Oh, and that's already being said ways before. But yes, rootfstype will work.  :Very Happy: 

----------

## Shining Arcanine

Compile your kernel without EXT2 support. Toggle the CONFIG_EXT4_USE_FOR_EXT23 kernel option and everything should just work.

Another option is to reformat your boot partition to be ext4.

----------

## d2_racing

Yeah you can do that, I noticed that too on my box.

----------

## Hu

OP: when posting /etc/fstab, it is helpful to post it in a form that can be consumed by those of us who cannot read the UUIDs off your disk.  :Wink: 

 *Randy Andy wrote:*   

> At this time your ext2 (/boot) filesystem is already in use, cause the kernel is booting from it.

 No.  The kernel does not need to touch the boot filesystem at all, because Grub (or some other boot loader) has already placed the kernel and initramfs in memory.  This quirk is what allows people to get themselves into the situation that they are running a kernel that cannot mount /boot to let them install a new kernel.

----------

## Shining Arcanine

 *Hu wrote:*   

> OP: when posting /etc/fstab, it is helpful to post it in a form that can be consumed by those of us who cannot read the UUIDs off your disk. 
> 
>  *Randy Andy wrote:*   At this time your ext2 (/boot) filesystem is already in use, cause the kernel is booting from it.
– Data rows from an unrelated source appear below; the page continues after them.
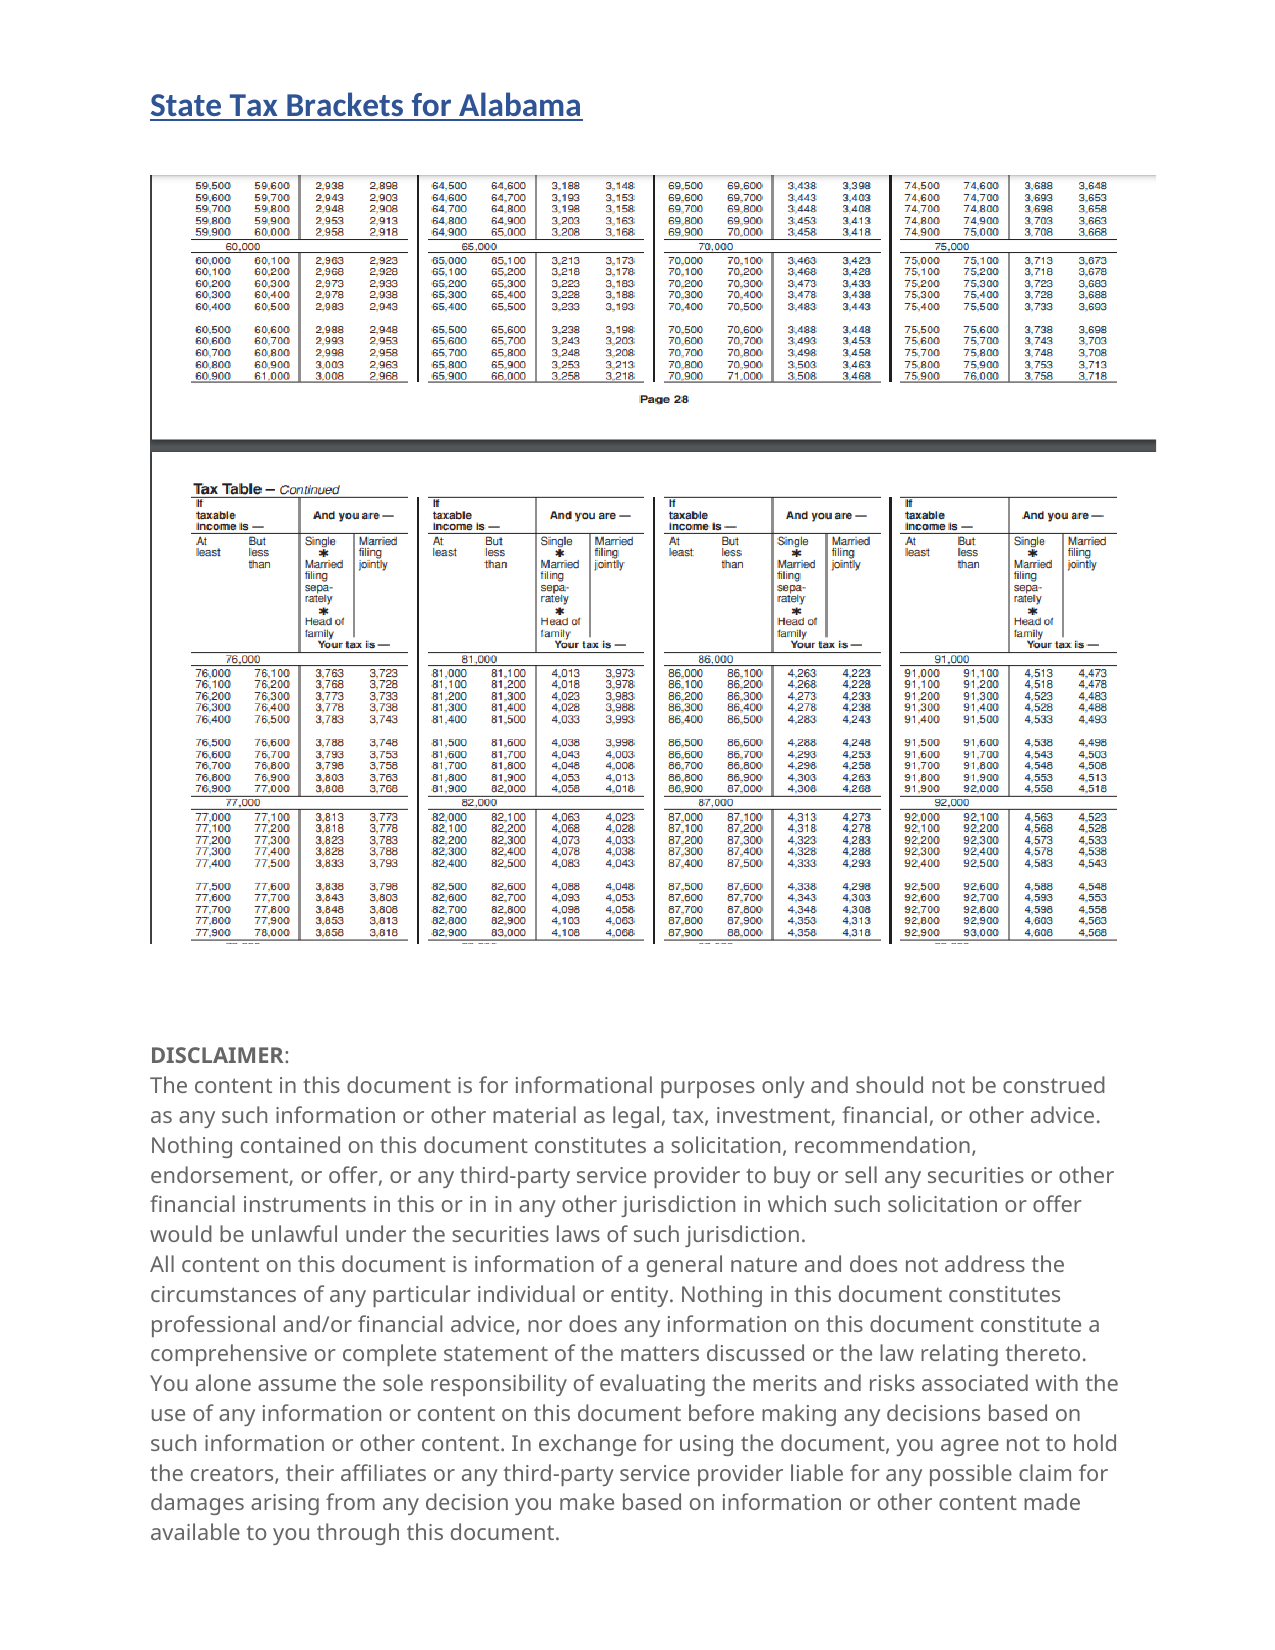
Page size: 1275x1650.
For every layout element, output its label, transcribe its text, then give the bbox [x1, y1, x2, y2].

picture [150, 175, 1157, 944]
subtitle State Tax Brackets for Alabama [150, 84, 1125, 125]
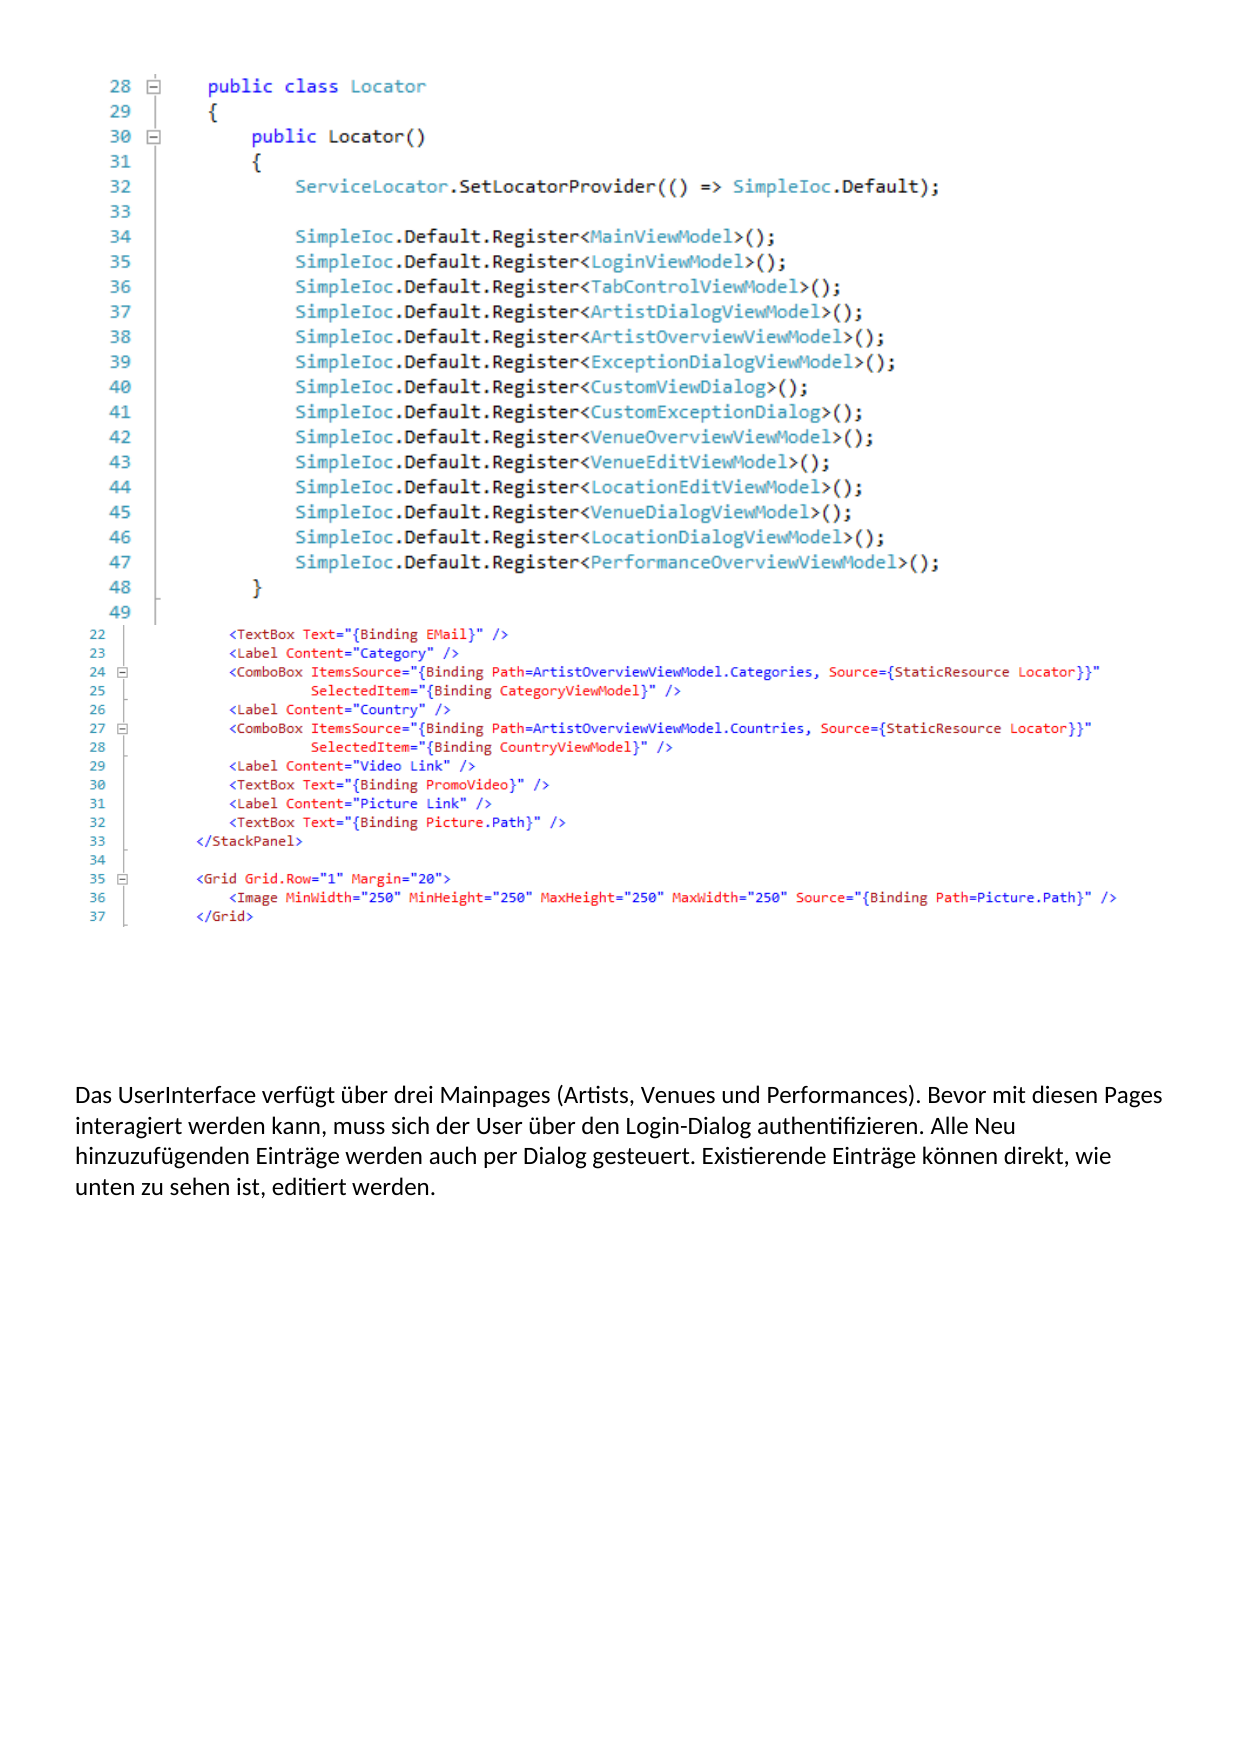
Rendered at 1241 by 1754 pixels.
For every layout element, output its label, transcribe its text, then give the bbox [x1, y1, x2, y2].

No.  The kernel does not need to touch the boot filesystem at all, because Grub (or some other boot loader) has already placed the kernel and initramfs in memory.  This quirk is what allows people to get themselves into the situation that they are running a kernel that cannot mount /boot to let them install a new kernel.

 

In such a situation, would it be possible to compile ext2 as a kernel module and load it, or would things in the kernel binary have to change to support that?

----------

## Hu

I believe I have read of people building ext2 as a module in that situation.  However, there are some situations where a module and the running kernel must be built with the same .config so that the kernel exports functionality required by the module.

----------

## sparrow1

I think this behaviour exist because mounting ext2 as ext4 should be possible, but will upgrade filesystem in-place and thus make it (potentially) incompatible with boot loader for example.

----------

## Hu

You can mount ext2 using the ext4 kernel driver, but that does not convert it to an ext4 filesystem.  It remains ext2 until you change it using tune2fs.

----------

## Corona688

 *low wrote:*   

>  *Jaglover wrote:*   Build EXT2 support as module and the EXT2 line will disappear from dmsg. 
> 
> can't do that cause i need ext2 for my /boot partition.

  So what? Your kernel doesn't need to read the /boot partition to boot.  That's grub's job.

----------

## Etal

There's actually no need for any workarounds - there's nothing to worry about. According to Theodore Ts'o, it's just a cosmetic issue.

----------